__Provided passage__.
R Programming Course – Assignment 1 : Air Pollution Part 1

I am taking the R programming course from the Data Science Specialization offered by the John Hopkins University on Coursera. This blog post is a personal notes taking where we can follow the reasoning during the exercices.

Today I try to complete the Assignement 1 “Air Pollution” Part 1. We are given a .zip file that contains 332 *.csv files containing pollution monitoring data for fine particulate matter (PM) air pollution at 332 locations in the United States. Each file contains data from a single monitor and the ID number for each monitor is contained in the file name. Here is my walkthrough.

Part 1 : pollutantmean()

The Part 1 is about writing the pollutantmean(directory, pollutant, id=1:332) function which returns the mean of a specified pollutant out of one or many CSV (requested by id) in the specified directory.

The results should be:

> pollutantmean("specdata", "sulfate", 1:10)
[1] 4.064
> pollutantmean("specdata", "nitrate", 70:72)
[1] 1.706
> pollutantmean("specdata", "nitrate", 23)
[1] 1.281

My try :

There are 2 cases: when ID is given for one single monitor, when ID is given for many monitors in a row.

pollutantmean <- function(directory, pollutant, id = 1:332) {
 files <- list.files(directory, full.names = TRUE)
 
 # Case where id indicates 1 file
 if (length(files[id])==1){
 mean(read.csv(files[id])[,pollutant], na.rm=1)
 }
 
 # Case where id indicates many files in a row
 else {
 datas <- data.frame()
 for (i in 1:length(files[id])){
 datas <- rbind(datas, read.csv(files[i]))
 }
 mean(datas[,pollutant], na.rm=1)
 }
}

Results are:

> pollutantmean("specdata", "sulfate", 1:10)
[1] 4.064128
> pollutantmean("specdata", "nitrate", 70:72)
[1] 0.8599547
> pollutantmean("specdata", "nitrate", 23)

__What you have to do__. Continue the R air pollution walkthrough above, starting directly after its final line.

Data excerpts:
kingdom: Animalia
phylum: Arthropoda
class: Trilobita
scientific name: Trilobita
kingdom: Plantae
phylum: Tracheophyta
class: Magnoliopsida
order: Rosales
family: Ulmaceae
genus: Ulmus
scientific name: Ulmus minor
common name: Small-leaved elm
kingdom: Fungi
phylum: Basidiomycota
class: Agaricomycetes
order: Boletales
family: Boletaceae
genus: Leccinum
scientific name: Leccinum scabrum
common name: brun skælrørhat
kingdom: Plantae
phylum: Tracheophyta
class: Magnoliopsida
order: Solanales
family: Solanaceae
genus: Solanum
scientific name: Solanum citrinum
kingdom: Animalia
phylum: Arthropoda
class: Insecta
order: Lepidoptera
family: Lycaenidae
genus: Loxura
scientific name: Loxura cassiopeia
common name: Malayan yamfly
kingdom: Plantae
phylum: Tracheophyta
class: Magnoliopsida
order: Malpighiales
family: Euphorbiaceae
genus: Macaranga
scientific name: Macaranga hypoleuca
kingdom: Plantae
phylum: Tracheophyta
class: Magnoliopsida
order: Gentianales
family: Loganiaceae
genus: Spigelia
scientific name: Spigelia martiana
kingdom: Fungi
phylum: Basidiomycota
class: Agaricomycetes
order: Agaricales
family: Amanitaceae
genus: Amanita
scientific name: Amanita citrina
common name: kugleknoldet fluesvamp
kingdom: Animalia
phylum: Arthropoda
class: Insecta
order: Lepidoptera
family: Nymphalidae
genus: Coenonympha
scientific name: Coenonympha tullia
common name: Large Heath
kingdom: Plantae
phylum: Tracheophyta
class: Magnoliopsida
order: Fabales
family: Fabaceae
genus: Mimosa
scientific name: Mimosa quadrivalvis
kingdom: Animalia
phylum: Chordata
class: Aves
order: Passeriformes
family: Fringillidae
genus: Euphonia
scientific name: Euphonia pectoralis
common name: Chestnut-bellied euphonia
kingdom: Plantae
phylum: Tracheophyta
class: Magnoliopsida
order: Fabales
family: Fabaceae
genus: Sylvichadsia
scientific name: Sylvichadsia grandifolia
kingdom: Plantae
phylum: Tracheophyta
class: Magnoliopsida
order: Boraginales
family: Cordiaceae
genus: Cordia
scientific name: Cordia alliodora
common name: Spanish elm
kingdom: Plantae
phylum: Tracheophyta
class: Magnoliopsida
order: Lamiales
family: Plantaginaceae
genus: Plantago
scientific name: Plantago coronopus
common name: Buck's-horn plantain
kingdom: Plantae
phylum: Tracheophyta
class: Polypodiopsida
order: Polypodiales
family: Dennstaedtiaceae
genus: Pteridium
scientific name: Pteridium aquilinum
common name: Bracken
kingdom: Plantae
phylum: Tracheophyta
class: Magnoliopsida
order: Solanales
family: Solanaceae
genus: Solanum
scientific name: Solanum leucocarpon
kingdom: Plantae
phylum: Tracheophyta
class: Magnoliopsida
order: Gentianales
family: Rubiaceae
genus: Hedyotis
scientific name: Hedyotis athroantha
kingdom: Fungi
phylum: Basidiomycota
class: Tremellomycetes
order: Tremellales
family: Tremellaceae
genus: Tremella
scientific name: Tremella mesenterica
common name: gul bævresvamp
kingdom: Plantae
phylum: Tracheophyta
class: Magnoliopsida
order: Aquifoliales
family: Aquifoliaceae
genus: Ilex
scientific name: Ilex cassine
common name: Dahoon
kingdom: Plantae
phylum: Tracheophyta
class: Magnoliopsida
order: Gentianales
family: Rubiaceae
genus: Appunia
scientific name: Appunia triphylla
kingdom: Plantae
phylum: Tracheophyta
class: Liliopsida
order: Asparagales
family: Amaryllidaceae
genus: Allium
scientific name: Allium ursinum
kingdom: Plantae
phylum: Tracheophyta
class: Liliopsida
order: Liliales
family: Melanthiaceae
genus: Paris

__Answer to this problem__.
[1] 1.280833

The first and the third requests works but not the second one… The mistake is that the loop is always starting at i=1 instead of the given set (that is why 1:10 returns the right answer, but 70:72 actually returns the result for 1:72). By simply fixing the loop, the results are all right:

## Fixed loop
for (i in id){
 datas <- rbind(datas, read.csv(files[i]))
}
> pollutantmean("specdata", "sulfate", 1:10)
[1] 4.064128
> pollutantmean("specdata", "nitrate", 70:72)
[1] 1.706047
> pollutantmean("specdata", "nitrate", 23)
[1] 1.280833

What I try do next is to fix the function to makes it works with disparate ID given. I do :
– Read the monitor files list into the files vector, then binding into the bind23_26 vector files 23 and 26 (it actually adds the 26’s datas just after the 23’s datas into one single data.frame).
– Create a vector containing id=23 and id=26 and requesting them into the pollutantmean() function.

> files <- list.files("specdata", full.names=1)
> bind23_26 <- read.csv(files[23])
> bind23_26 <- rbind(bind23_26, read.csv(files[26]))
> mean(bind23_26[,"nitrate"], na.rm=1)
[1] 4.169054
> v <- c(23,26)
> pollutantmean("specdata", "nitrate", v)
[1] 4.169054

Surprisingly it works without fixing the loop. I learned that loops can works with (i in c(1, 4, 5, …) ).

Next, I guess I have to fix the results to be shown at 10-3 just like the example, but the assignment asks not to round the values…

Finally, I can erase the case where ID is a single element since for loop can obviously browse a set of 1 number.

## pollutantmean.R
pollutantmean <- function(directory, pollutant, id = 1:332) {
 files <- list.files(directory, full.names = TRUE)
 datas <- data.frame()
 for (i in id){
 datas <- rbind(datas, read.csv(files[i]))
 }
 mean(datas[,pollutant], na.rm=1)
}

Part 2 : complete()
Part 3 : corr()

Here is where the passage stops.